In the early 400’s BC, Plato used the term “eros” as the defining aspect of our identity, but it wasn’t sexual. He described it as “different from a purely sexual love, in being the love that tends towards the sublime.” Eros, and thus our identity, was about our pursuit of the divine.
In the late 1600’s, however, John Locke pointed out that humans aren’t interested in pursuing God; we’re interested in pursuing our own comfortable self-preservation, often at the expense of others. Locke stated that the only way we could successfully live as a free and equal society was if we agreed to a universal set of rules: a contract of rights.
But one century later, Rousseau argued that the concept of love doesn’t fit under a mere contractual agreement—it’s something more; it’s a covenant. Yet again, our focus shifted from loving ourselves to now loving each other. But in defending the altruism of love between humans, Rousseau redefined “eros” as the love of humans, not God. Since sex is the most intimate expression of love between two humans, the purest form of “eros” became sexual. And just like that, 2000 years later, our pursuit of pleasure—not the divine—defined our existence.
This transformation was compounded by the events of the 20th century. In the early 1900’s homosexuality evolved from a mere activity to an identity. Additionally, the sexual revolution of the 1960’s stripped whatever sacred values lingered around those identities, labelling sex as purely biological.
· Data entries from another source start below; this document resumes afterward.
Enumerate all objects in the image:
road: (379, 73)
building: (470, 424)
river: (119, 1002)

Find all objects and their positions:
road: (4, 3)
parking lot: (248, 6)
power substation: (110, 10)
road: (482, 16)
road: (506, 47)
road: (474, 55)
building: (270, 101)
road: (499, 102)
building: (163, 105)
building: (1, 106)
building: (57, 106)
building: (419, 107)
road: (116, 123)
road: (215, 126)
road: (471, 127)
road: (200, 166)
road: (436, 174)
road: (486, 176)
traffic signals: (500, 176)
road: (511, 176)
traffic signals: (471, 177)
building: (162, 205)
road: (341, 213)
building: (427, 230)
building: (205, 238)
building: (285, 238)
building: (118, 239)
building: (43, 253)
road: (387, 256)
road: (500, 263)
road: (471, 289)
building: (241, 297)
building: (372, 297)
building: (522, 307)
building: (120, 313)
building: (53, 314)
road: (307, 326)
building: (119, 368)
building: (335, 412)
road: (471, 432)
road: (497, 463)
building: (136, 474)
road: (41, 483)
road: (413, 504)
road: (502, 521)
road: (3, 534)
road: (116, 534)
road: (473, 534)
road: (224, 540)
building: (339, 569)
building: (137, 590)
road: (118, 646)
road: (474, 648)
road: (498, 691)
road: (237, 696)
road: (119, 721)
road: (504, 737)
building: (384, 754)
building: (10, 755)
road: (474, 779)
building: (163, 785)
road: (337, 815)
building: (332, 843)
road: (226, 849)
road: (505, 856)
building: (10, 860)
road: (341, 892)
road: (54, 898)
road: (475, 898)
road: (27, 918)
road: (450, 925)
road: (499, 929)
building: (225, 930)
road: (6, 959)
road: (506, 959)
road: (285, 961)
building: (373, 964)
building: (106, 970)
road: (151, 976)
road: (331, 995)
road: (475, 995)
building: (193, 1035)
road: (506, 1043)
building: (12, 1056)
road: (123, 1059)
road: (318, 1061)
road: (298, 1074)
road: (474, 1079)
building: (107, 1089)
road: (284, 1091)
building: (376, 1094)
Here society sits with the following logic—the purpose of life defines my being; love is the purpose of life; sex is the most intimate expression of love; sex is my purpose in life.
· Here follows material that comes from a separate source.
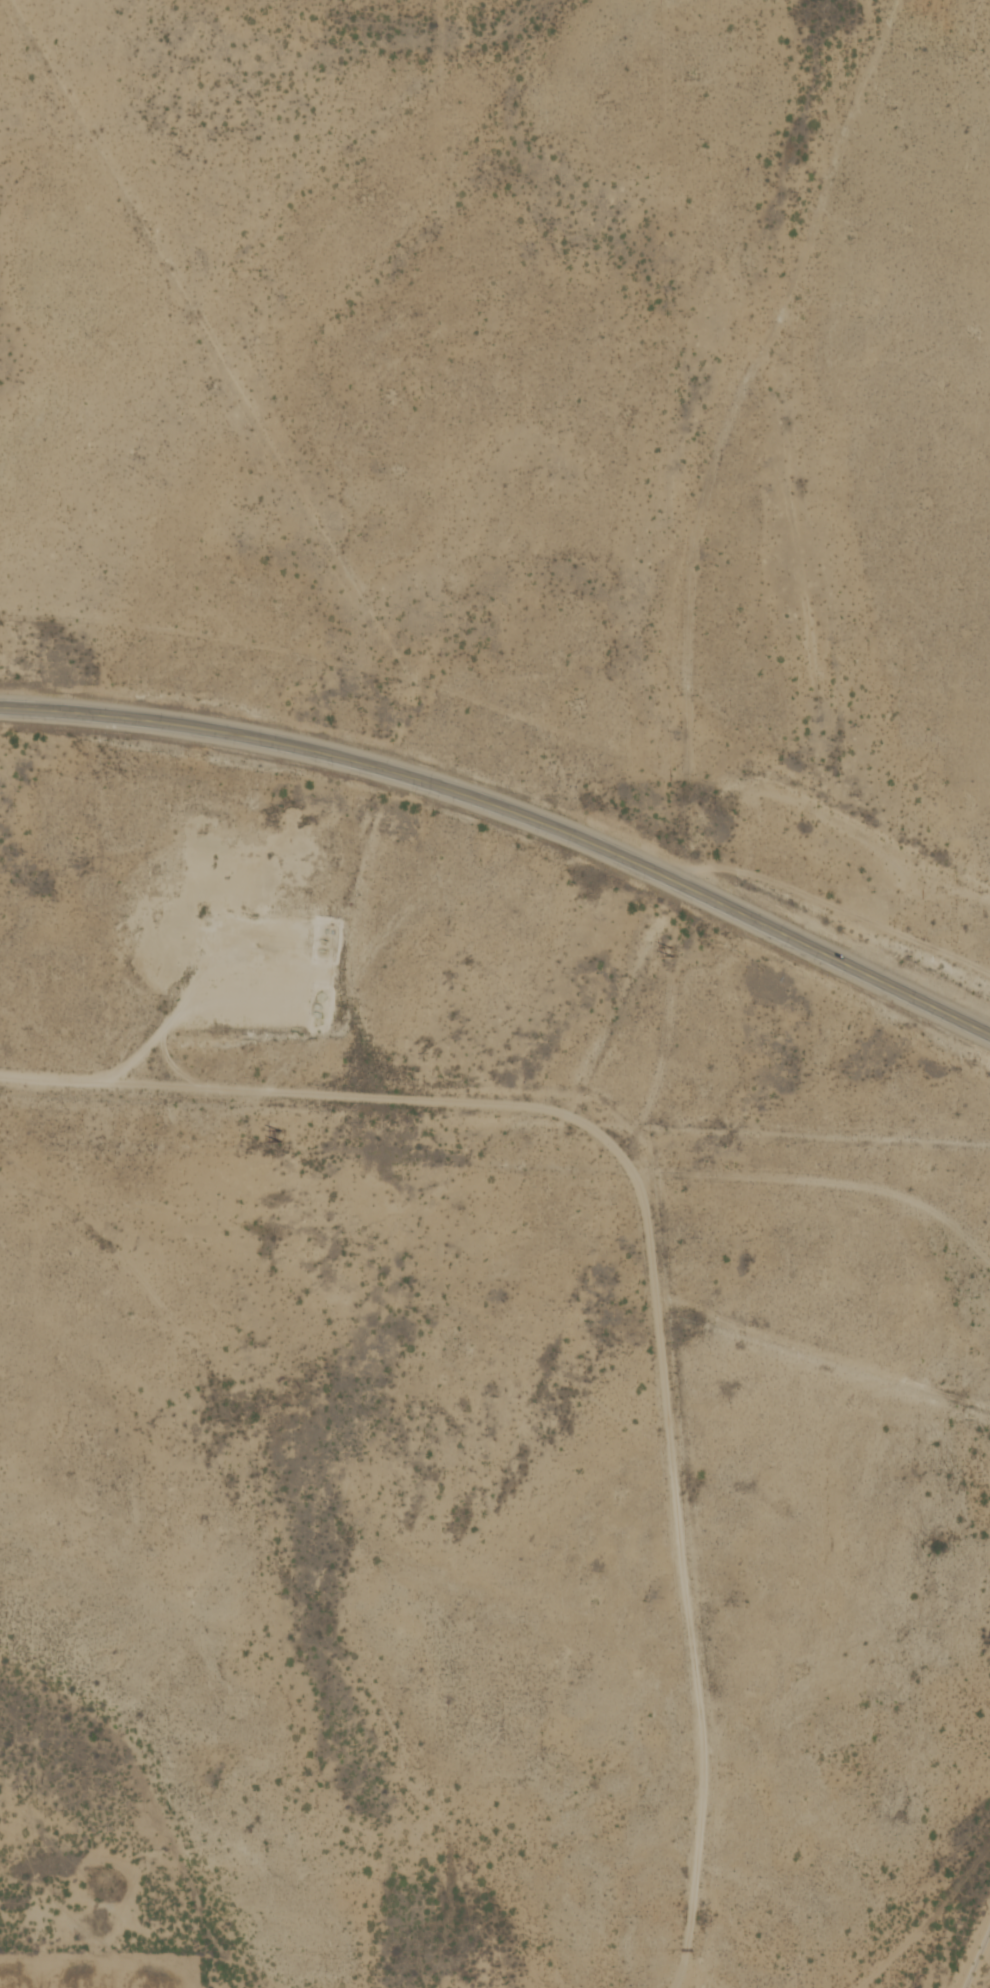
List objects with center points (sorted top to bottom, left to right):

Western culture is becoming so sex-saturated externally that it is now bleeding into our internals. Even when it’s not plastered on a billboard, we struggle to see the nakedness as anything other than potentially arousing. Heterosexual boys in locker-rooms have become ashamed to glance at each other for fear of attributing their hyper-sexualized feelings to the male nude form.
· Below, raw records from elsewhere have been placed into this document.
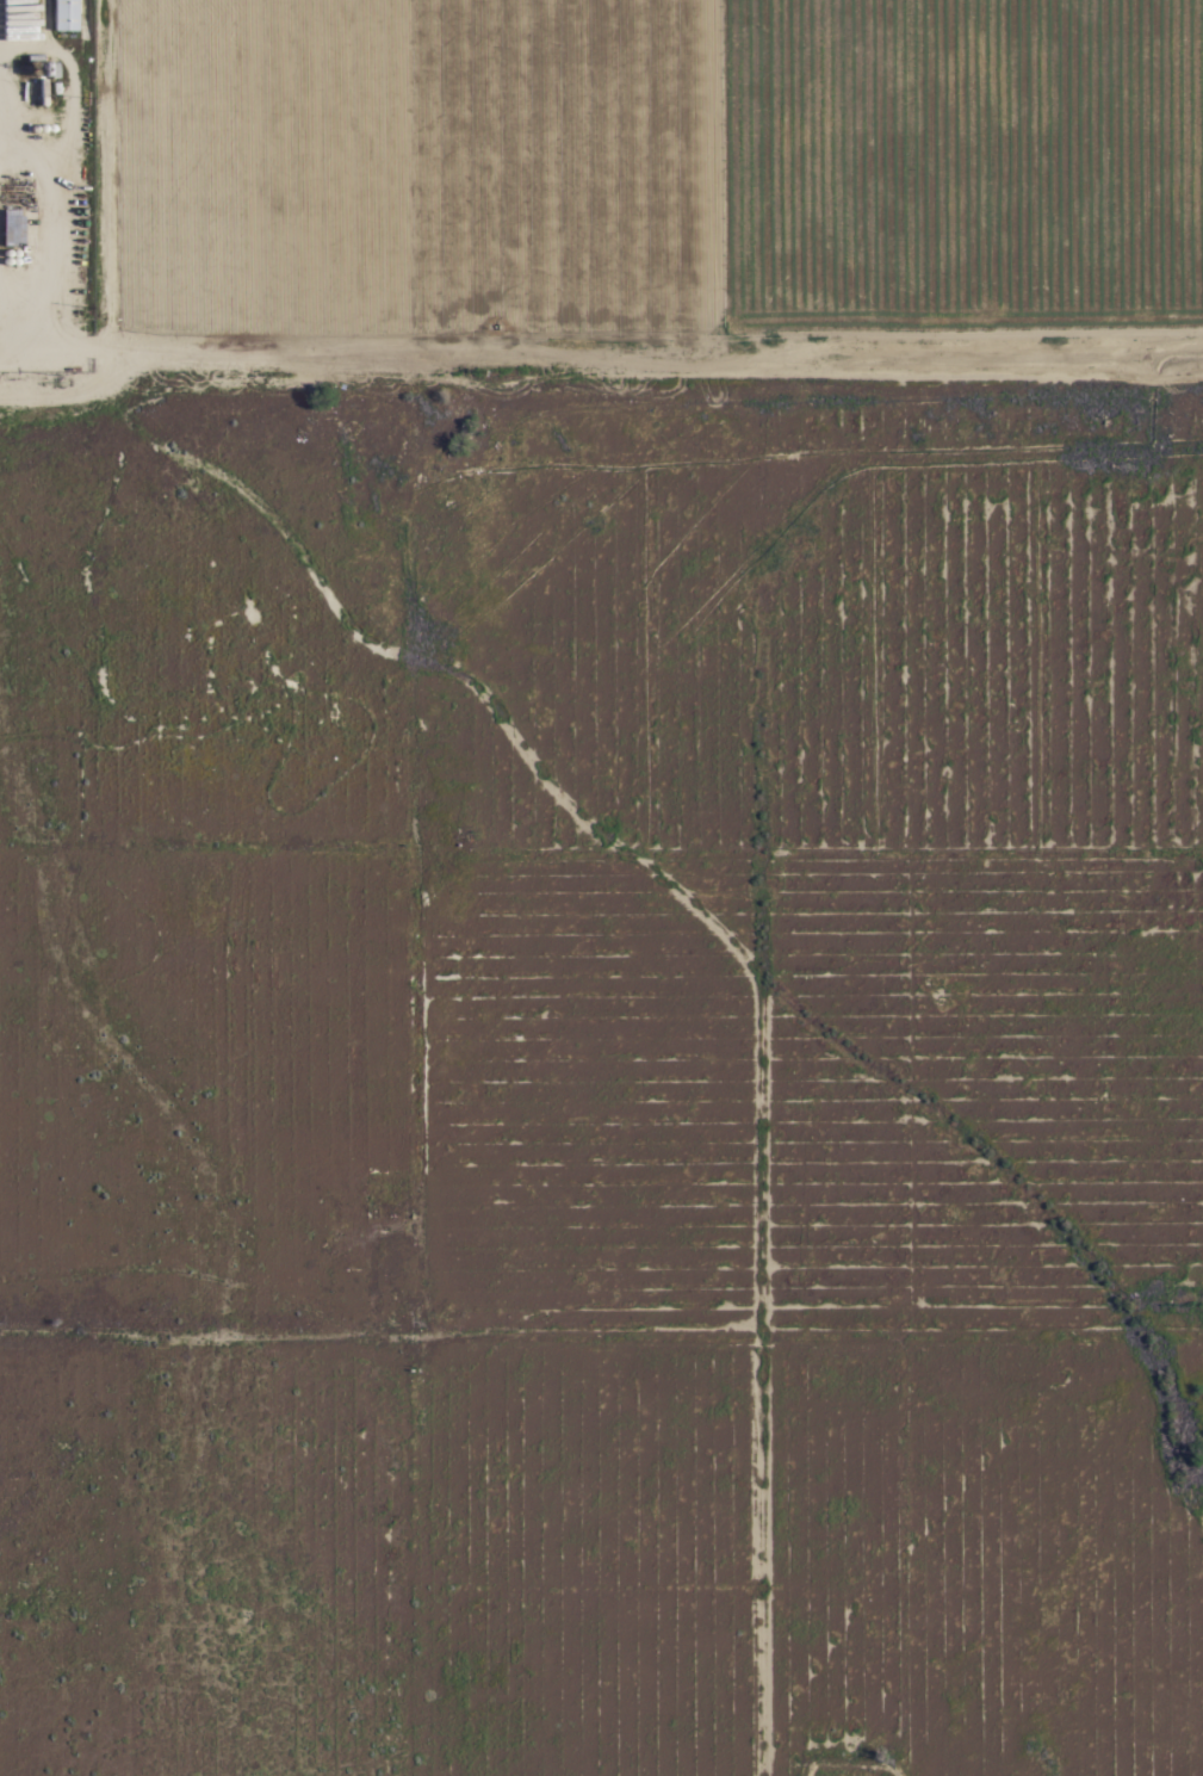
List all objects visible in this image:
building: (64, 14)
crop: (665, 162)
building: (11, 228)
road: (601, 352)
road: (601, 1349)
As Christians, we know that this is incorrect; our life’s purpose is the pursuit of God. But our philosophy on sexuality has not changed to match this understanding. We still use “eros” in a sexual context; we still define ourselves by who we sleep with, making statements like, “I’m a sexual being,” in affirmation of our God-given libido. Let’s take it back to its original definition; the platonic form of “eros” asserts that the greatest form of emotional intimacy is experienced spiritually, without sex. We’re not sexual beings, but sensual beings, with sex composing a minor portion of that realm.
If intimacy transcends the act of sex, then why haven’t we? The only time we pledge unlimited eternal emotional intimacy to each other is in the context of a sexual relationship—marriage.
Still, have you ever met your “platonic soul-mate”—someone who’s soul you’re attracted to, their presence is so enrapturing, but you’re simply not attracted to their body? If we truly “love the sublime,” why do we still expect sexual gratification to coincide with it?